Нож нужен был для того, чтобы восстановить мою честь, пострадавшую от действий этого старика, неизвестно почему в моих снах занявшего место матери и, и в то же время, все больше отождествляемого мной с отцом, оставившим меня в семинарии. Вино я собирался выпить, когда кровь струей хлынет из его горла на ковер, считавшийся священным, хотя мы ежедневно топтали своими ногами изображенные на нем фигуры, вплетенные в сюжет бесконечного пиршества. Этот рисунок художник выполнил с помощью фиолетовых, голубых и коричневых нитей, перемежавшихся с ярко красными.

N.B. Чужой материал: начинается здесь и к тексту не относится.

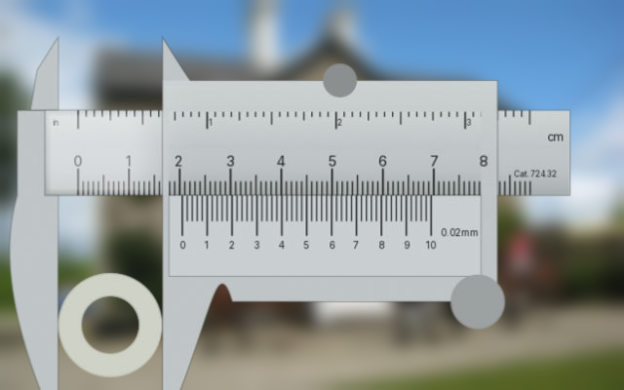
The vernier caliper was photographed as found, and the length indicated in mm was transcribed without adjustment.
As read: 20.5 mm
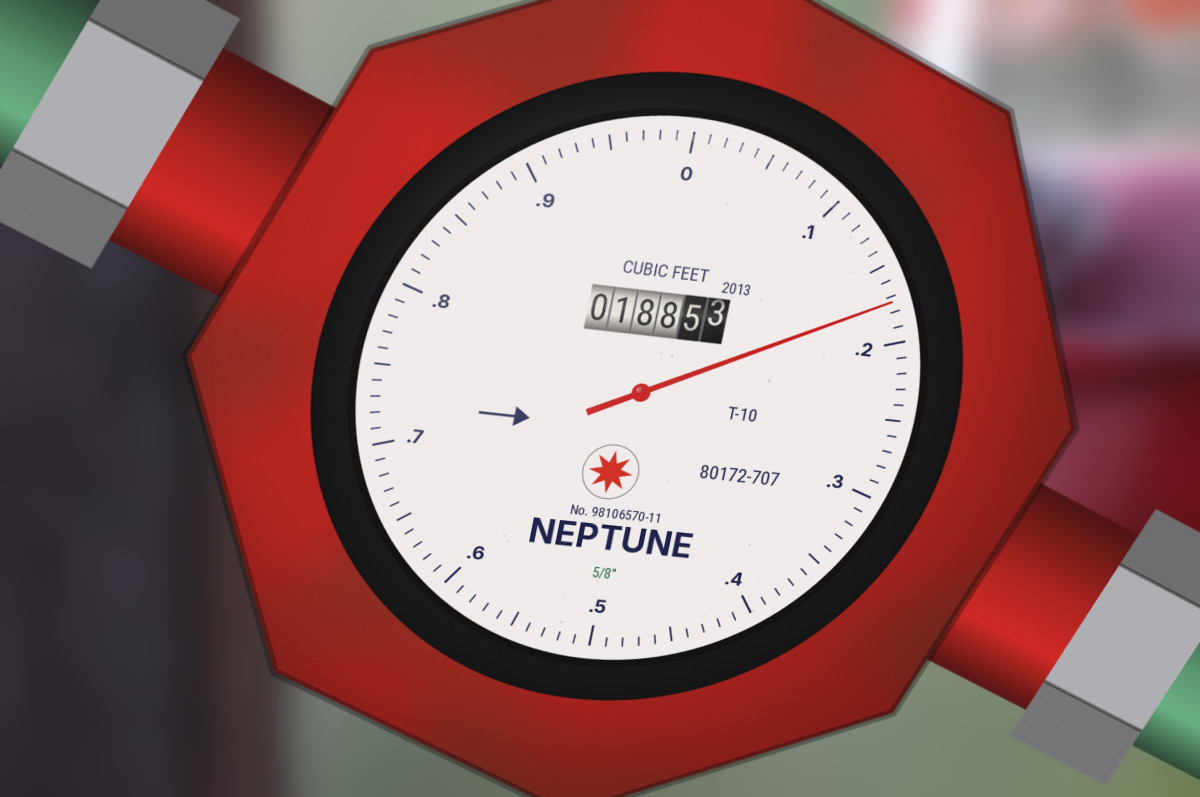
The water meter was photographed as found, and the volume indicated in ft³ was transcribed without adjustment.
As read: 18853.17 ft³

Вместо толстого священника ко мне в комнату вошел мой друг, и с ним я выпил всю бутылку. Потом, лаская его и дурачась, я одним движением выхватил нож и приставил клинок к его груди, ходившей ходуном. И он вынужден был как следует контролировать свое дыхание, чтобы лезвие не поранило его белой, гладкой, душистой кожи… Конец лезвия почти входил в его разгоряченное тело, а он, закатывая глаза и теряя последние силы в попытках разжать мои руки, чистый и невинный, похожий на ангела, лежа на матрасе, клялся мне в вечной любви. Я не расслышал его последних слов, произнесенных затихавшим голосом. Вынув из него нож, я сначала спрятал оружие в простыне, но вспомнив, что оно принадлежит толстяку, оставил его рядом, на самом виду. Потом я перемахнул через забор и отправился в Сан-Паулу.